I would've thought that these 2 files should be considered similar enough ℒ️ not to fail the test:

Screenshot 2023-09-03 at 00 58 52

I am curious to see an example that used to fail but does not fail anymore. To check this I am going to re-run on develop and compare the number of html files to see which images are not failing the tests on this PR branch. Or I could also change tests.py and run both filecmp.cmp(new_file, reference_file) and self._are_identical(reference_file, new_file) and report the differences, but I figured that you probably did something similar?

Once again thanks for your titanic efforts! πŸ’ͺπŸ’»

anayden commented 1 year ago

@AntonPetrov thanks for the comments and review!

You've done the testing correctly process-wise.
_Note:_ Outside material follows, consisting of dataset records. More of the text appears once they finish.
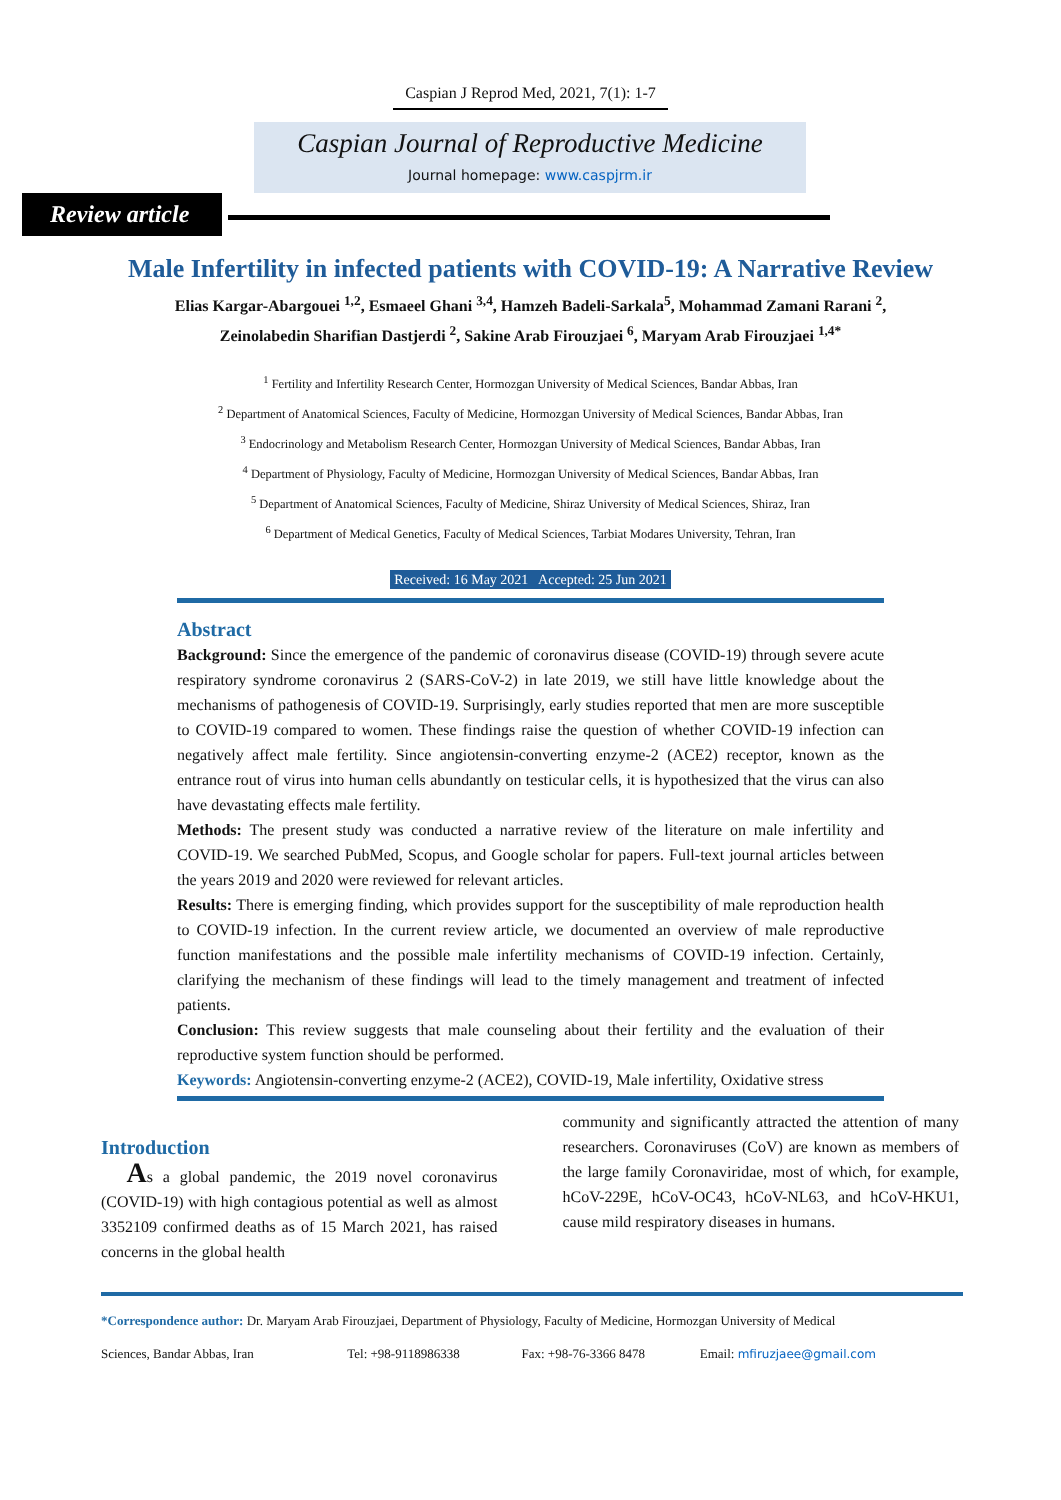Caspian J Reprod Med, 2021, 7(1): 1-7
Caspian Journal of Reproductive Medicine
Journal homepage: www.caspjrm.ir
Review article
Male Infertility in infected patients with COVID-19: A Narrative Review
Elias Kargar-Abargouei <sup>1,2</sup>, Esmaeel Ghani <sup>3,4</sup>, Hamzeh Badeli-Sarkala<sup>5</sup>, Mohammad Zamani Rarani <sup>2</sup>,
Zeinolabedin Sharifian Dastjerdi <sup>2</sup>, Sakine Arab Firouzjaei <sup>6</sup>, Maryam Arab Firouzjaei <sup>1,4*</sup>
<sup>1</sup> Fertility and Infertility Research Center, Hormozgan University of Medical Sciences, Bandar Abbas, Iran
<sup>2</sup> Department of Anatomical Sciences, Faculty of Medicine, Hormozgan University of Medical Sciences, Bandar Abbas, Iran
<sup>3</sup> Endocrinology and Metabolism Research Center, Hormozgan University of Medical Sciences, Bandar Abbas, Iran
<sup>4</sup> Department of Physiology, Faculty of Medicine, Hormozgan University of Medical Sciences, Bandar Abbas, Iran
<sup>5</sup> Department of Anatomical Sciences, Faculty of Medicine, Shiraz University of Medical Sciences, Shiraz, Iran
<sup>6</sup> Department of Medical Genetics, Faculty of Medical Sciences, Tarbiat Modares University, Tehran, Iran
Received: 16 May 2021 Accepted: 25 Jun 2021
Abstract
Background: Since the emergence of the pandemic of coronavirus disease (COVID-19) through severe acute respiratory syndrome coronavirus 2 (SARS-CoV-2) in late 2019, we still have little knowledge about the mechanisms of pathogenesis of COVID-19. Surprisingly, early studies reported that men are more susceptible to COVID-19 compared to women. These findings raise the question of whether COVID-19 infection can negatively affect male fertility. Since angiotensin-converting enzyme-2 (ACE2) receptor, known as the entrance rout of virus into human cells abundantly on testicular cells, it is hypothesized that the virus can also have devastating effects male fertility.
Methods: The present study was conducted a narrative review of the literature on male infertility and COVID-19. We searched PubMed, Scopus, and Google scholar for papers. Full-text journal articles between the years 2019 and 2020 were reviewed for relevant articles.
Results: There is emerging finding, which provides support for the susceptibility of male reproduction health to COVID-19 infection. In the current review article, we documented an overview of male reproductive function manifestations and the possible male infertility mechanisms of COVID-19 infection. Certainly, clarifying the mechanism of these findings will lead to the timely management and treatment of infected patients.
Conclusion: This review suggests that male counseling about their fertility and the evaluation of their reproductive system function should be performed.
Keywords: Angiotensin-converting enzyme-2 (ACE2), COVID-19, Male infertility, Oxidative stress
Introduction
As a global pandemic, the 2019 novel coronavirus (COVID-19) with high contagious potential as well as almost 3352109 confirmed deaths as of 15 March 2021, has raised concerns in the global health
community and significantly attracted the attention of many researchers. Coronaviruses (CoV) are known as members of the large family Coronaviridae, most of which, for example, hCoV-229E, hCoV-OC43, hCoV-NL63, and hCoV-HKU1, cause mild respiratory diseases in humans.
*Correspondence author: Dr. Maryam Arab Firouzjaei, Department of Physiology, Faculty of Medicine, Hormozgan University of Medical
Sciences, Bandar Abbas, Iran Tel: +98-9118986338 Fax: +98-76-3366 8478 Email: mfiruzjaee@gmail.com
I would've thought that these 2 files should be considered similar enough ℒ️ not to fail the test:

Somehow I didn't see this exact pair of images in my local testing. Could you share the filename? Either way, if 2 images have different sizes in pixels (by any reason), we can't compare them in a meaningful automated way. The only option would be to leverage computer vision and ML, but that can easily will make the tests slower than the app itself β€”Β and it's definitely way beyond my knowledge of image comparison algorithms. Basically, if sizes are different β†’ we assume the images are different.


In order to simplify visual testing and comparison, I've made few changes in the process.

  1. From now on, HTML files will be generated for all tests, not just failing, so one could compare all cases.
  2. You'll now be able to overlay one image on top of the other (open the webpage in browser and use the checkbox + 2 sliders)
  3. All HTML pages now have comparison results printed. Sizes, bbox (not used in the current algorithm, just for the reference β€” it shows the size of differences) and similarity index (only present if image sizes are the same). The algorithm of comparison is the following: if sizes are different β†’ images are different; if sizes are the same β†’ similarity index should be > 0.99. Once again, bbox is not used and is there just for reference.

Using this information, feel free to adjust the similarity threshold if needed.

Also, looking forward to more feedback w/r/t test correctness.